Speaking to TechPro, Kirwan said Irish organisations are already using AI for virtual agents, chatbots and the like, so that customers can interact with the organisation without having to have a person allocated. This means that people can be allocated within the process where they can provide the greatest value.

Analytics too, was an area where AI is being deployed, said Kirwan, as well as XR technologies.

“Rather than simply putting data on a screen,” he said, “you can put the [XR] headset on and you are surrounded and can interact with it. You can slice and dice it and see it moving around you.”

“It can be quite unsettling the first time you look at it, but it is very, very powerful.”

Kirwan said that a surprise in the Ireland section of the data was that more than 60% of the respondents said that they are building talent in the XR space.

“I would have thought that AI and the other things would have been a lot higher,” said Kirwan.

It was surprising that so many enterprises that are not in the technology space, but are consumers of technology, are developing capability in the XR space because they see the opportunity, he said.

Data reliance
With regard to the increasing reliance on data, Kirwan said there is an awareness there of the need for the solid foundation of reliable data.

He cited an example of a US airline that had been using 35 years-worth of data in its marketing efforts.

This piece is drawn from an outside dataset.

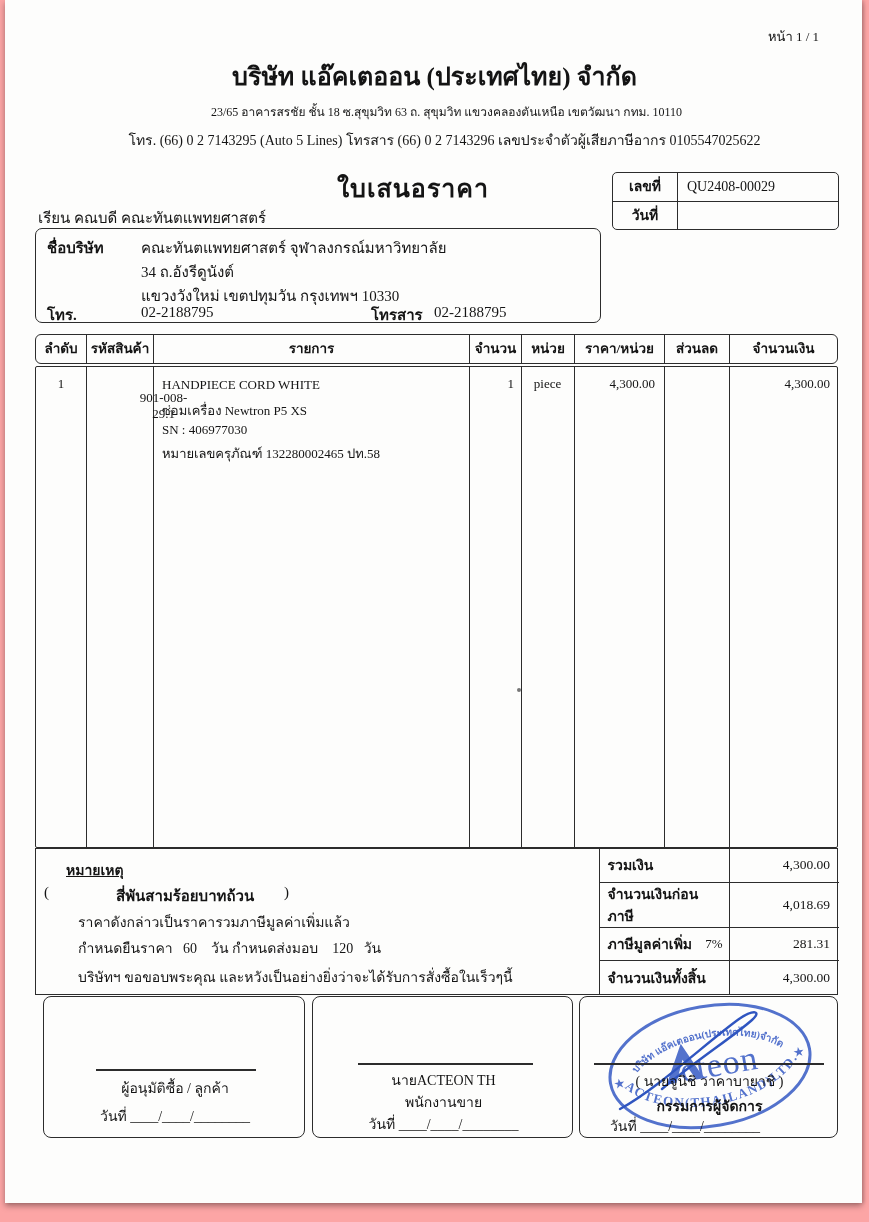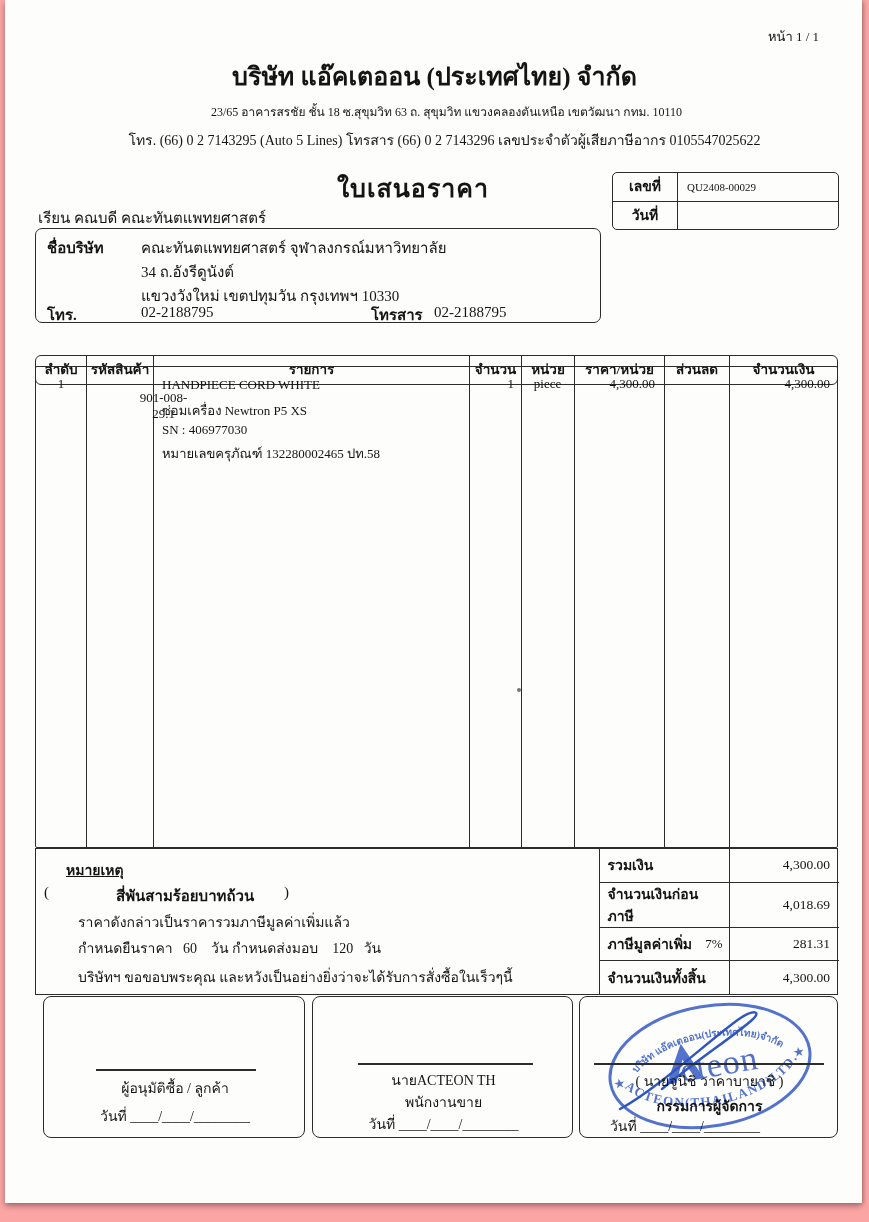"QU2408-00029" .numrow .val { font-size: 11px -> 14px }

However, changes over time in terms of practices, media, customer experience and technology meant that the older data was actually giving skewed results.

The usual assumption regarding data of more is better, said Kirwan, was being applied, but better results were achieved with a smaller dataset.

Organisations are conscious of this quality and verification issue, but few have taken steps to address it, he said.

“Given that we expect more and more decisions to be made by computers through AI, what if the AI is sound, but the data is problematic? That is a big problem and will reflect poorly on the business and could get you into issues, especially in profiling, where any kind of kind of bias might occur.”

While companies are aware of it, the feedback is that they have not yet taken steps to address it. Kirwan reports.

There is a school of thought, he added, that says there should be a chief data officer in order to ensure data integrity, but few enterprises have put that in place as of yet.

Organisations are getting there, he reports, with the data “inside the firewall”, the bigger challenge is when they are pulling data in from outside, and there are a lot of open questions right now.

Even within the firewall, there is more work to do, but what is outside is of greatest concern, he said.

Technology race
However, the race is not necessarily to be first in applying any such new technologies, Kirwan said.

“It is a challenge to any CIO or IT director working in this space. Many IT leaders, when you are talking about new ideas, new usages — they don’t all want to be first. Many are happy to see how others go and learn from early experiences.”

The report concludes that taking advantage of the emerging technologies will require a change in how systems are organised and implemented, with a return to certain older practices.

“Enabling intelligence for the next generation of technology demands an overhaul of existing infrastructures, with a balance of cloud and edge compute, and a renewed focus on hardware to deliver intelligence everywhere.”